Traden neben dem Beruf - geht das überhaupt?

Zeitliche Freiheit, Ortsunabhängigkeit, beliebige Skalierbarkeit – all das klingt doch nach dem perfekten (Neben-)Beruf. Doch erfolgreiches Trading erfordert natürlich auch das fachliche Wissen, genügend Zeit für die Marktanalyse und Rechereche.

Bleibt die Frage: Nebenberuflich traden – geht das überhaupt?

Achtung Spoiler! Ich liefere direkt die Antwort =)

Ja das geht!

Allerdings muss man verschiedene Dinge beachten und sich selbstverständlich an einen konkreten Plan halten.
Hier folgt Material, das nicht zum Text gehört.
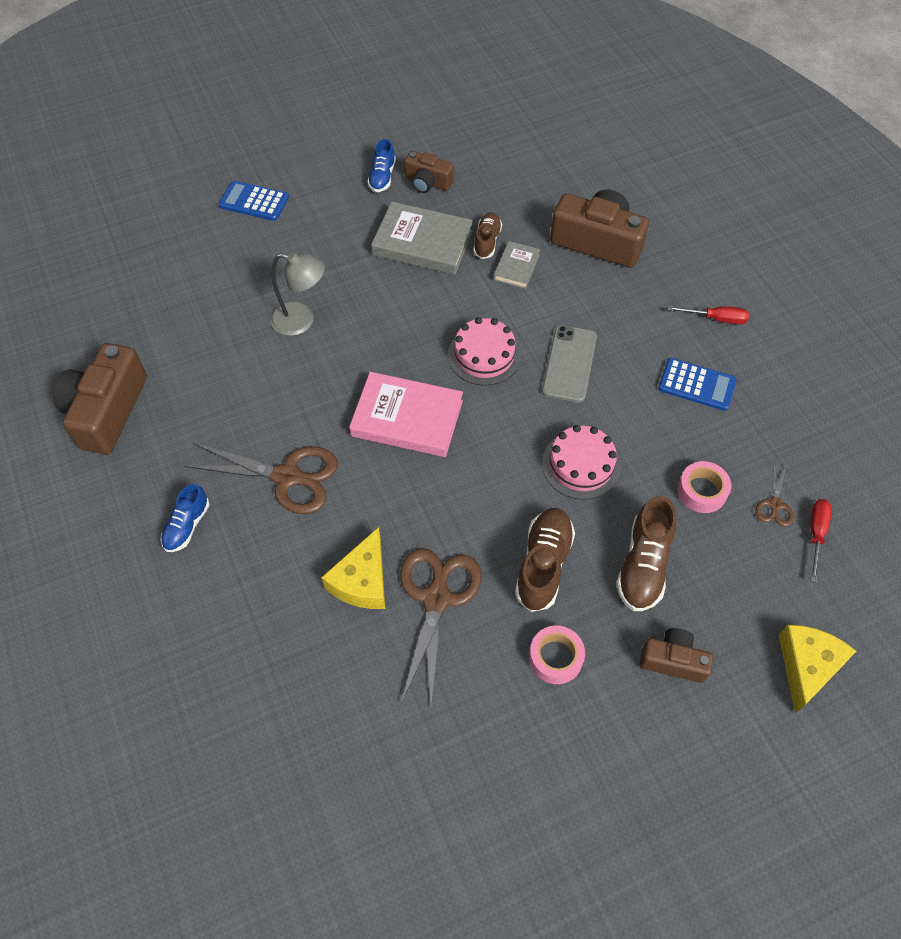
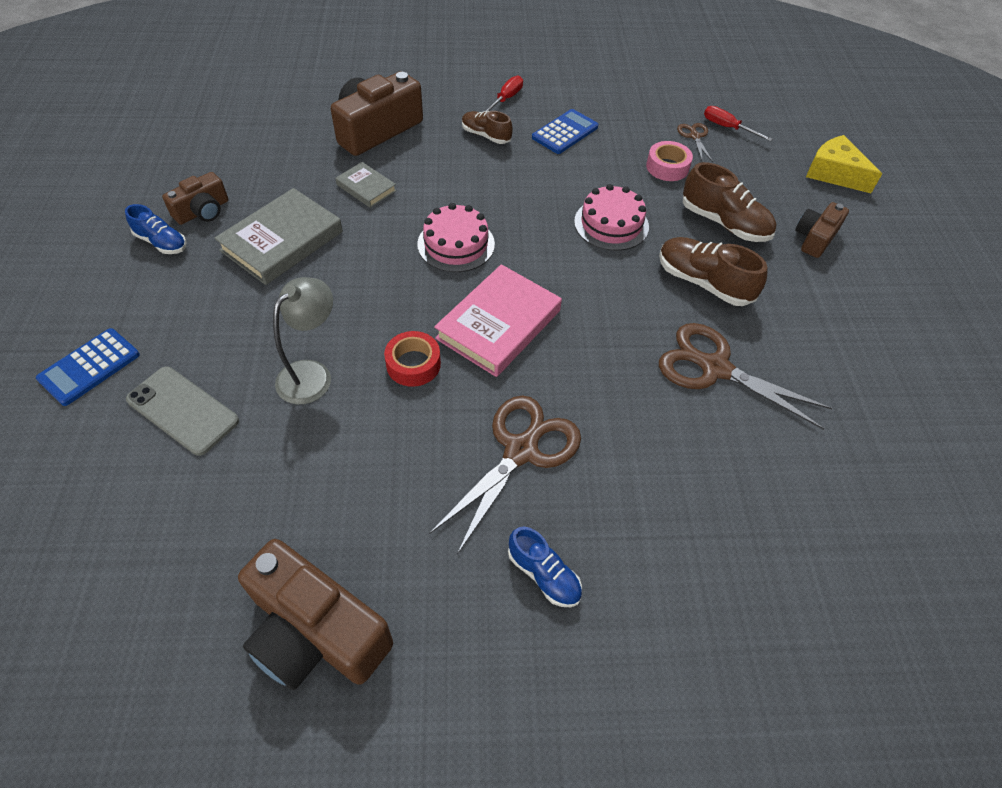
camera: 70 degrees left, 5 degrees down
yellow cheese [321,527,385,609] -> none
brown shoe [473,212,502,259] -> brown shoe moved to [462,111,513,144]
pink tape [529,626,585,684] -> none
grey phone [542,325,597,403] -> grey phone moved to [126,367,239,456]
brown scissors [755,460,794,527] -> brown scissors turned 135 degrees counterclockwise [677,123,713,162]
none -> red tape [384,331,441,387]

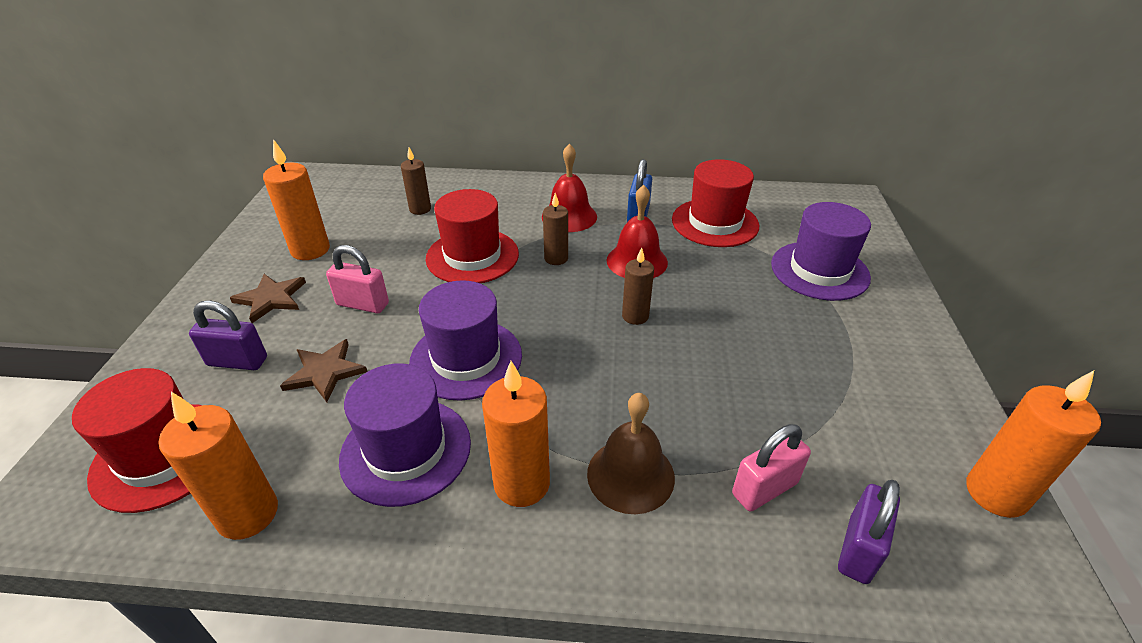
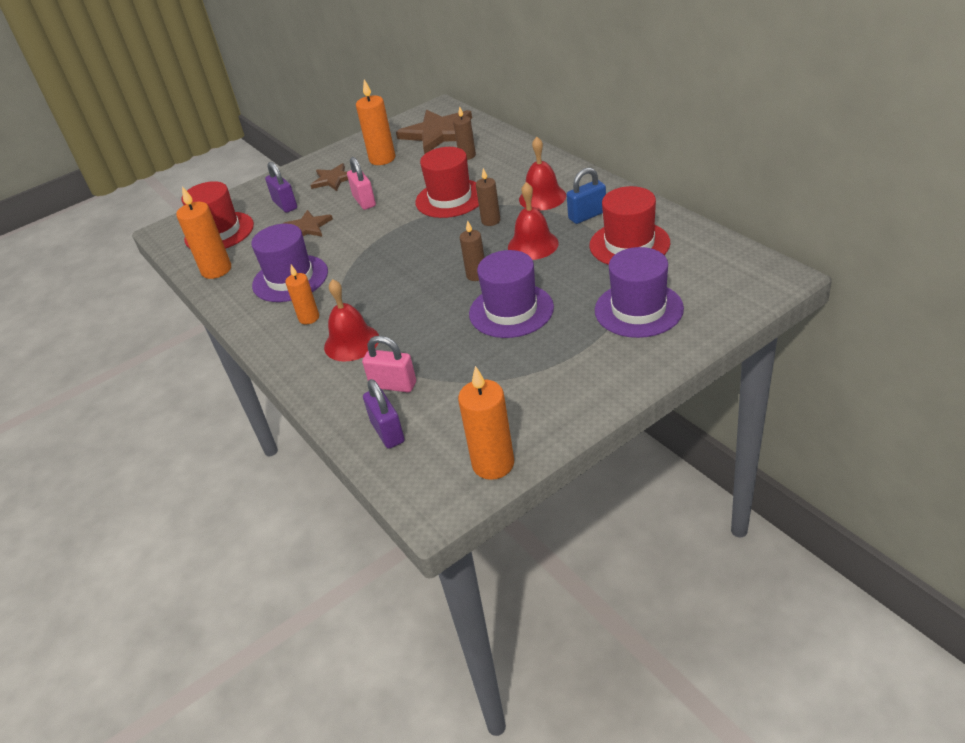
camera: 55 degrees right, 0 degrees up
purple hat [409,280,522,401] -> purple hat moved to [469,250,554,338]
orange candle [482,361,550,507] -> orange candle [285,265,319,324], size x0.62
brown bell [587,393,675,514] -> red bell [324,279,379,362]
purple padlock [838,480,900,584] -> purple padlock turned 75 degrees clockwise [363,379,405,449]
none -> brown star [396,110,472,154]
1. Die Art des Tradingstils und die Zeiteinheiten

Nebenberuflich handeln bedeutet, dass man sein Tradingstil entsprechend anpassen muss und möglichst “entspannt” handeln sollte. Dies bedeutet, dass man in hohe Timeframes wie den Tageschart oder den 4-Stunden Chart wechseln sollte.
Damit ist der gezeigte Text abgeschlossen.